This post is something that has been on my heart for a while and I have been contemplating whether to write about it or not. However, in my effort to stay genuine and true, I feel that it is necessary to get it out; not only for my blog but in dealing with my emotions as well.
For the past 4 years, I have been in school pursuing my dental hygiene degree. This has been the most difficult and challenging period of my life. This journey has lead me to move to a new town by myself, work part time and scramble to find patients who would fulfill hygiene requirements. Not to mention, studying for and taking 6 board exams to earn my license!
Fortunately, despite the struggle, I was making progress. I managed to always find a patient, passed 5 of my board exams and even landed a job before I graduated, what a blessing!
So that brings me to the events that occured over the past week. On the weekend of the 7th-9th of June, I took my last clinical boards. I passed the local anesthesia exam and could not be happier. The following Sunday, I took my clinical exam. My board patient qualified and the exam went as smooth as possible.

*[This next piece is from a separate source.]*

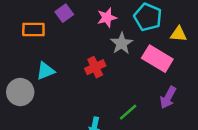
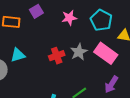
gray star: (122, 43) -> (79, 52), moved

I felt confident that I had passed and waited patiently for my results. Finally, 5 days after an email came saying that they had been posted. With butterflies in my stomach, I looked up the results online. After scrolling through the letter, I found in bold letters: FAIL. I could not believe that this was happening. I quietly left work to go home and process all that had taken place.
I cried thinking about the pain, suffering and hard work that I had invested over the past 4 years. I had never experienced failure like this before, and in such a big way. Making the phone call to my employer was the most difficult and uncomfortable conversation in my life.

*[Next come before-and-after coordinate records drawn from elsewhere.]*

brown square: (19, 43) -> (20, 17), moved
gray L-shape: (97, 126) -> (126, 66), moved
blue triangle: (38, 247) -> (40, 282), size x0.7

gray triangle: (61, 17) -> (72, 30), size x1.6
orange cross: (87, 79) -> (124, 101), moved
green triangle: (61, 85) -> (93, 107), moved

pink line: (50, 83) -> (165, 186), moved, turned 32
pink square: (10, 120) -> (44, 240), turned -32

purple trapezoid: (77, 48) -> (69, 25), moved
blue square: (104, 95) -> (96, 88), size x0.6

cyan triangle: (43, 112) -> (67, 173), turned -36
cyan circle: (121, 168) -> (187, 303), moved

And it does not stop there. That day, I was told that my employer would hire another hygienist and that they could no longer keep me. My heart was broken. I felt as though everything I knew and felt proud of was taken away from me.
Fotunately, I have a loving and supportive family who have been by my side throughout the whole process. My fiance has been incredibly helpful and encouraging. It hurts me that we have had to alter our wedding plans due to the situation.
For now, I will hold my head high and know that God has a plan for me; that there is a reason for this struggle. I will retake the exam in September and leave the rest up to God. Dan and I have decided that we will postpone the wedding until next summer so we can have time to figure everything out.
It is my hope that anyone who has ever experienced struggle would find comfort in this post. I know that God uses these trials to shape and mold us into the people that we are to become; and that we are not defined by our failures. I pray that you find comfort in Him just as I have. We can make it through together!
"Make a careful exploration of who you are and the work you have been given, and then sink yourself into that. Don't be impressed with yourself. Don't compare yourself with others. Each of you must take responsibility for doing the creative best you can with your own life."